EXERCISES —
(a) In the study on walking and mortality among adults with diabetes, how many persons remained for analysis after exclusions?
(b) Continue the text on walking and mortality among adults with diabetes from its last sentence.

TEXT —
--- START ---
Walking was associated with lower mortality across a diverse spectrum of adults with diabetes. One death per year may be preventable for every 61 people who could be persuaded to walk at least 2 h/wk.
REGULAR PHYSICAL activity has been associated with reduced risk for cardiovascular disease (CVD), diabetes, and death in the general population.1-6 Similarly, walking and other forms of exercise were key components of lifestyle changes shown to prevent progression to diabetes among people with impaired glucose tolerance.7-9 For people who already have diabetes, physical activity has been shown to improve insulin sensitivity, glycemic control, and CVD risk factors.10-12
Less clear, however, is the impact of physical activity, particularly simple activities such as walking, on the long-term outcomes of people with diabetes. Only 2 studies have examined the association of physical activity with the incidences of disease and death among persons with diabetes.13,14 Both studies associated physical activity with reduced CVD or all-cause mortality, but they were composed of participants who were younger and likely healthier than the general diabetic population.
Diabetes leads to an array of disabling complications, including visual impairment, peripheral and autonomic neuropathy, silent ischemia, cardiac arrhythmias, and an increased risk for sudden death.15-17 These complications could make physical activity less feasible for people with diabetes and thereby limit its effects on the long-term health outcomes of the group as a whole. Physical activity also might not be as effective among people who have multiple comorbid conditions associated with diabetes.
Because of these uncertainties about the effects of physical activity on people with diabetes, we attempted to determine how physical activity, particularly moderate-intensity activity, affects mortality risk across the full spectrum of adults with diabetes. In 1990 and 1991, special surveys examined physical activity as part of the National Health Interview Survey (NHIS), a representative sample of the US population.18,19 A follow-up of cause-specific mortality conducted in 199720 gave us a unique opportunity to examine the relationship of walking and other physical activities to mortality risk among US adults with diabetes.
The NHIS is an ongoing survey of the health status and behaviors of the US noninstitutionalized population.18,19 The NHIS uses multistage probability sampling to select approximately 45 000 households and 120 000 individuals each year. The overall response rate is approximately 95%. In this study, we used data on physical activity and health status collected from supplemental health promotion surveys conducted in 1990 and 1991 on a total of 84 836 randomly subsampled adult respondents (41 104 in a 1990 survey and 43 732 in a 1991 survey). The response rates for the supplements were 87% in 1990 and 92% in 1991.
Data from 82 985 (98%) of the respondents were linked to the National Death Index, a computer database of all deaths in the United States.20 In the linked sample, 3506 individuals reported having diabetes. Of these, we excluded 78 persons who had missing data on physical activity, 123 who had missing data on covariates, and 409 who were disabled and thus not asked all the physical activity questions. This left 2896 persons for whom we examined the association between physical activity levels in 1990 through 1991 and mortality during the next 8 years.
--- END ---
Stored data entries
--- START ---
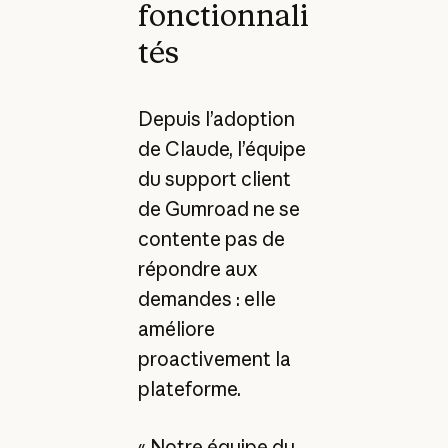
fonctionnali
tés
Depuis l’adoption
de Claude, l’équipe
du support client
de Gumroad ne se
contente pas de
répondre aux
demandes : elle
améliore
proactivement la
plateforme.
« Notre équipe du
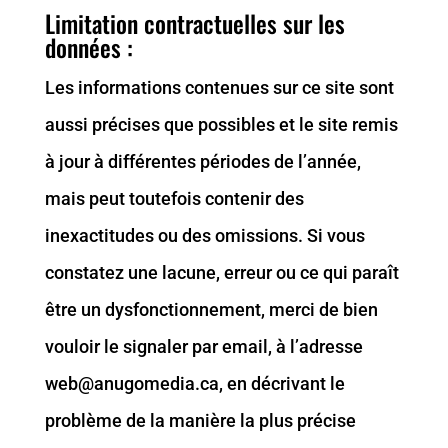
Limitation contractuelles sur les
données :
Les informations contenues sur ce site sont
aussi précises que possibles et le site remis
à jour à différentes périodes de l’année,
mais peut toutefois contenir des
inexactitudes ou des omissions. Si vous
constatez une lacune, erreur ou ce qui paraît
être un dysfonctionnement, merci de bien
vouloir le signaler par email, à l’adresse
web@anugomedia.ca, en décrivant le
problème de la manière la plus précise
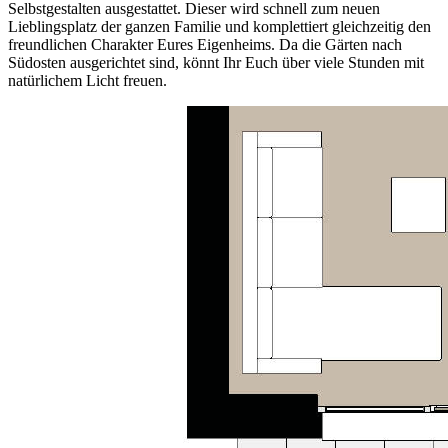
Selbstgestalten ausgestattet. Dieser wird schnell zum neuen
Lieblingsplatz der ganzen Familie und komplettiert gleichzeitig den
freundlichen Charakter Eures Eigenheims. Da die Gärten nach
Südosten ausgerichtet sind, könnt Ihr Euch über viele Stunden mit
natürlichem Licht freuen.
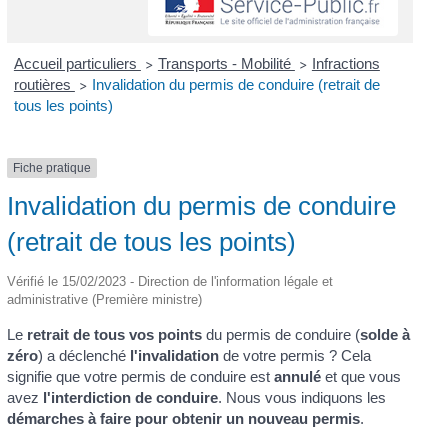
Accueil particuliers
Transports - Mobilité
Infractions
>
>
routières
Invalidation du permis de conduire (retrait de
>
tous les points)
Fiche pratique
Invalidation du permis de conduire
(retrait de tous les points)
Vérifié le 15/02/2023 - Direction de l'information légale et
administrative (Première ministre)
Le
retrait de tous vos points
du permis de conduire (
solde à
zéro
) a déclenché
l'invalidation
de votre permis ? Cela
signifie que votre permis de conduire est
annulé
et que vous
avez
l'interdiction de conduire
. Nous vous indiquons les
démarches à faire pour obtenir un nouveau permis
.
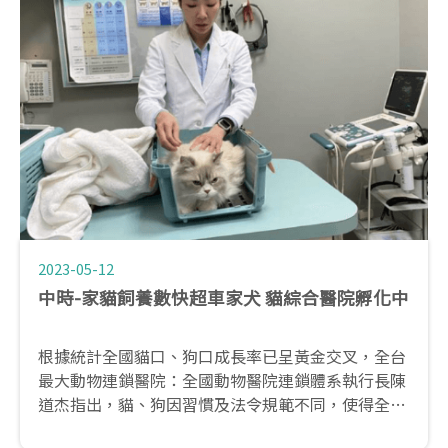
2023-05-12
中時-家貓飼養數快超車家犬 貓綜合醫院孵化中
根據統計全國貓口、狗口成長率已呈黃金交叉，全台
最大動物連鎖醫院：全國動物醫院連鎖體系執行長陳
道杰指出，貓、狗因習慣及法令規範不同，使得全台
家貓飼養數追上全台家犬數；迎合這個趨勢，全國動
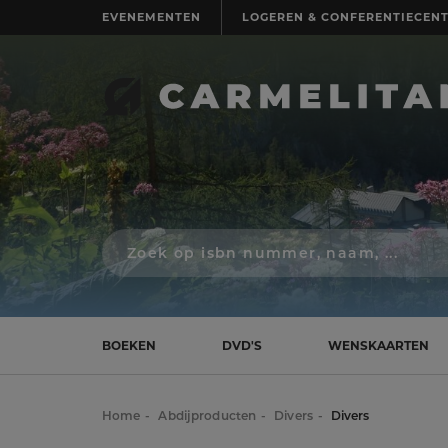
EVENEMENTEN
LOGEREN & CONFERENTIECEN
Zoek
op
isbn
nummer,
schrijver,
naam
BOEKEN
DVD'S
WENSKAARTEN
of
titel
Home
Abdijproducten
Divers
Divers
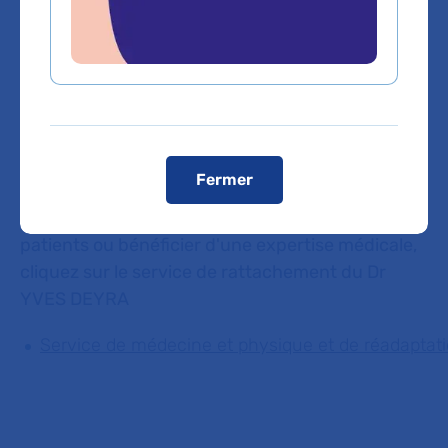
Domaines d'expertise
Médecine physique et de réadaptation
Fermer
Vous êtes médecin de ville, pour adresser vos
patients ou bénéficier d'une expertise médicale,
cliquez sur le service de rattachement du Dr
YVES DEYRA
Service de médecine et physique et de réadaptat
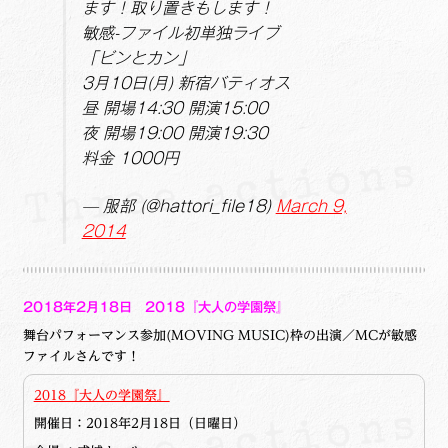
ます！取り置きもします！
敏感-ファイル初単独ライブ
「ビンとカン」
3月10日(月) 新宿バティオス
昼 開場14:30 開演15:00
夜 開場19:00 開演19:30
料金 1000円
— 服部 (@hattori_file18)
March 9,
2014
2018年2月18日
2018『大人の学園祭』
舞台パフォーマンス参加(MOVING MUSIC)枠の出演／MCが敏感
ファイルさんです！
2018『大人の学園祭』
開催日：2018年2月
18日（日曜日）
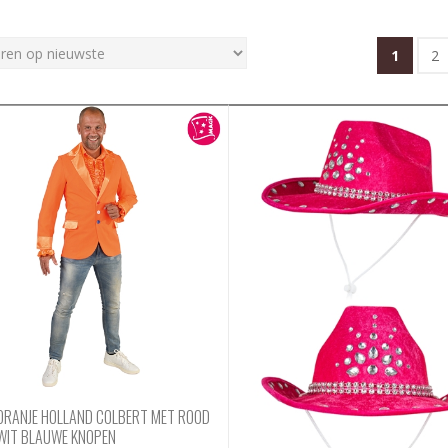
1
2
ORANJE HOLLAND COLBERT MET ROOD
WIT BLAUWE KNOPEN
--- END ---
RESPONSES BY TASK —
(a) 2896 persons

(b)
In the 1990 and 1991 surveys, interviewers assessed diabetes status, age, race, sex, smoking, hypertension and use of antihypertensive medications, self-rated health (5-point scale ranging from excellent to poor), hospitalizations, and physician visits in the prior year. Participants also reported their height and weight, which were used to compute body mass index (BMI, calculated as weight in kilograms divided by the square of height in meters) and were asked whether they were trying to lose weight and whether they were cutting calories, attending a special program, or using special products to lose weight. Participants were asked to describe activity limitations (ie, unable, limited, or not limited) and, if they had limitations, to identify the primary and secondary health conditions that led to the limitations. Using these responses, we categorized participants according to whether any CVD or cancer was a reported cause of their physical limitations. In the 1990 survey, participants were also asked whether they ever had a heart condition or stroke18 and in 1991, participants were asked their age at diabetes diagnosis and whether they take insulin.19
In the 1990-1991 surveys, participants were asked how often they had walked for exercise during the previous 2 weeks, the average number of minutes they spent walking each time, and how much their heart and breathing rates increased (ie, no increase, small, medium, or large) while walking.18,19,21 Participants were also asked whether they had participated in other sports or physical activities. Because the physical activities assessed in the 1990 and 1991 surveys varied slightly (eg, stretching was not assessed in 1990 and calisthenics were not assessed in 1991), we limited our assessment to the 10 most common physical activities that were assessed in both survey years. Aside from walking, these activities were gardening, jogging, aerobics, cycling, swimming, weight lifting, golf, basketball, and tennis. We then calculated the total number of hours per week that participants spent walking and the total hours per week they spent doing any leisure physical activity. Occupational physical activity was only assessed in the 1990 survey and was not included in these analyses.
Mortality was determined by matching the respondent to the National Death Index using an algorithm provided by the National Center for Health Statistics to determine which matches should be classified as deaths.20 The participants' vital status was available from the time of the survey (1990-1991) through December 31, 1997 (up to 8 years). Underlying causes of death were classified according to the codes of the International Classification of Diseases, Ninth Revision.22 Deaths coded 410 to 448 were classified as CVD deaths.
We used χ2 tests and analysis of variance to compare study covariates according to walking level at baseline. Age-adjusted mortality rates were standardized to the age structure of the US population with diagnosed diabetes during the 1990-1991 survey period. We used Cox proportional hazards regression analyses to determine the mortality hazard rate ratio (HRR) associated with the numbers of hours per week they spent walking and performing any leisure activity and their self-perceived walking intensity, while adjusting for potentially confounding variables. Multivariate models controlled for age, race, sex, hypertension and the use of antihypertensive medications, weight loss approaches (as previously described), number of days hospitalized, smoking (former and current), CVD or cancer that could be attributed to impaired functioning, and the level of activity limitation in major daily activities. We also controlled for self-rated health because it is highly predictive of mortality,23 and thus may account for additional variation in baseline health status among physical activity groups.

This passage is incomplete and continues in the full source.